The protozoan parasite Toxoplasma gondii is a member of the phylum Apicomplexa and can cause severe disease in humans. This parasite is easily grown and manipulated in vitro and has in recent years developed as a safe and versatile model for other apicomplexan parasites (e.g. malaria). We are using and developing forward, reverse and functional genetic tools using enzymatic as well as fluorescent protein reporter assays in combination with cell sorting and fluorescence microscopy to learn more about the parasite’s cell biology.

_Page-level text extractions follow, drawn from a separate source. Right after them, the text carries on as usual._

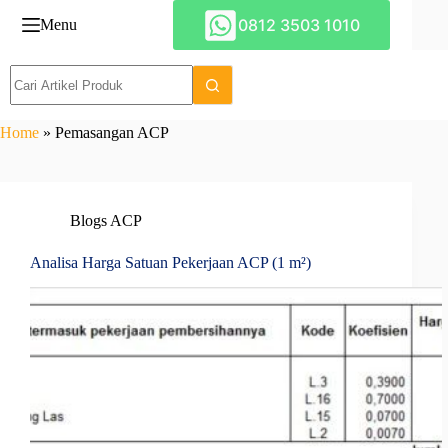
Skip
0812 3503 1010
Menu
to
content
Home
»
Pemasangan ACP
Blogs ACP
Analisa Harga Satuan Pekerjaan ACP (1 m²)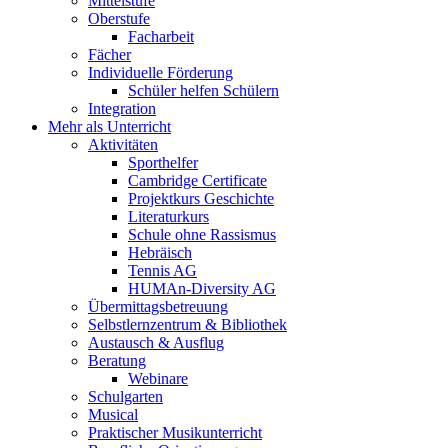
Mittelstufe
Oberstufe
Facharbeit
Fächer
Individuelle Förderung
Schüler helfen Schülern
Integration
Mehr als Unterricht
Aktivitäten
Sporthelfer
Cambridge Certificate
Projektkurs Geschichte
Literaturkurs
Schule ohne Rassismus
Hebräisch
Tennis AG
HUMAn-Diversity AG
Übermittagsbetreuung
Selbstlernzentrum & Bibliothek
Austausch & Ausflug
Beratung
Webinare
Schulgarten
Musical
Praktischer Musikunterricht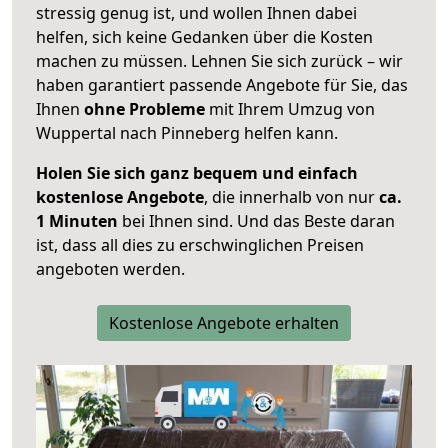
stressig genug ist, und wollen Ihnen dabei
helfen, sich keine Gedanken über die Kosten
machen zu müssen. Lehnen Sie sich zurück – wir
haben garantiert passende Angebote für Sie, das
Ihnen
ohne Probleme
mit Ihrem Umzug von
Wuppertal nach Pinneberg helfen kann.
Holen Sie sich ganz bequem und einfach
kostenlose Angebote
, die innerhalb von nur
ca.
1 Minuten
bei Ihnen sind. Und das Beste daran
ist, dass all dies zu erschwinglichen Preisen
angeboten werden.
Kostenlose Angebote erhalten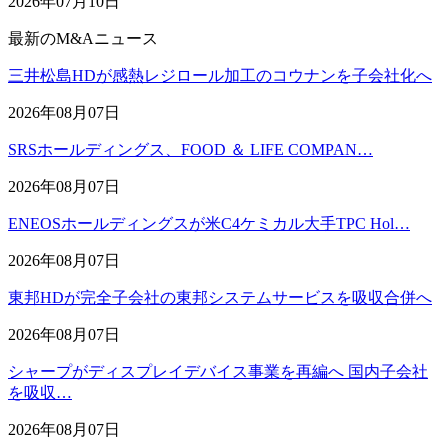
2026年07月10日
最新のM&Aニュース
三井松島HDが感熱レジロール加工のコウナンを子会社化へ
2026年08月07日
SRSホールディングス、FOOD ＆ LIFE COMPAN…
2026年08月07日
ENEOSホールディングスが米C4ケミカル大手TPC Hol…
2026年08月07日
東邦HDが完全子会社の東邦システムサービスを吸収合併へ
2026年08月07日
シャープがディスプレイデバイス事業を再編へ 国内子会社
を吸収…
2026年08月07日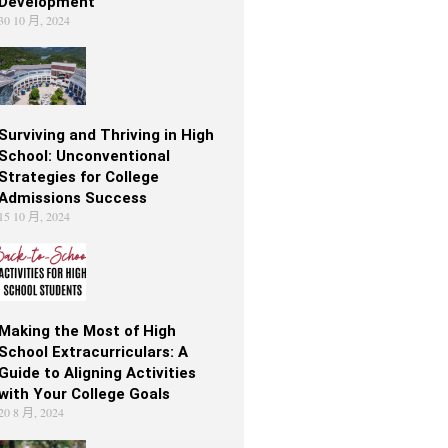
Development
30 10 月, 2024
Surviving and Thriving in High
School: Unconventional
Strategies for College
Admissions Success
15 10 月, 2024
Making the Most of High
School Extracurriculars: A
Guide to Aligning Activities
with Your College Goals
20 8 月, 2024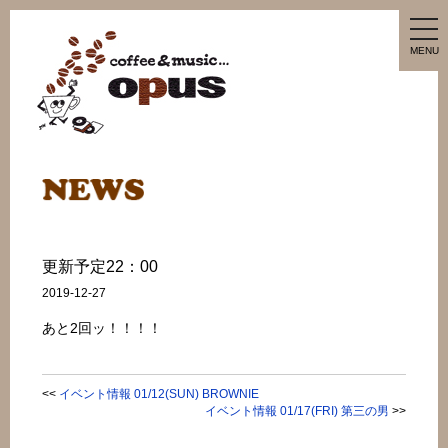
tog
nav
MENU
更新予定22：00
2019-12-27
あと2回ッ！！！！
<<
イベント情報 01/12(SUN) BROWNIE
イベント情報 01/17(FRI) 第三の男
>>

Parasite replication is conserved, yet are variations on a theme in different apicomplexan parasites. Toxoplasma divides by an internal budding process called endodyogeny where two daughters are being assembled inside the mother, which is significantly different from mammalian cell division. The parasite’s cytoskeleton, consisting of microtubules as well as a membrane skeleton in combination with intermediate protein filaments (the inner membrane complex or IMC) serves as a scaffold for daughter assembly. Recently, we identified several components that act in the cytoskeleton assembly as well as daughter formation which are currently being characterized in detail.
Host cell invasion is an essential step in the life cycle of Apicomplexa and identifying essential steps and/or molecules in the process would provide attractive potential therapeutic targets. To identify key molecules in invasion, a set of conditional parasite invasion mutants has been generated through chemical as well as insertional (conditional) mutagenesis. Mutants are being analyzed through a set of cell biological assays while at the same time the mutated genes are being identified using cosmid library complementations as well as plasmid rescues.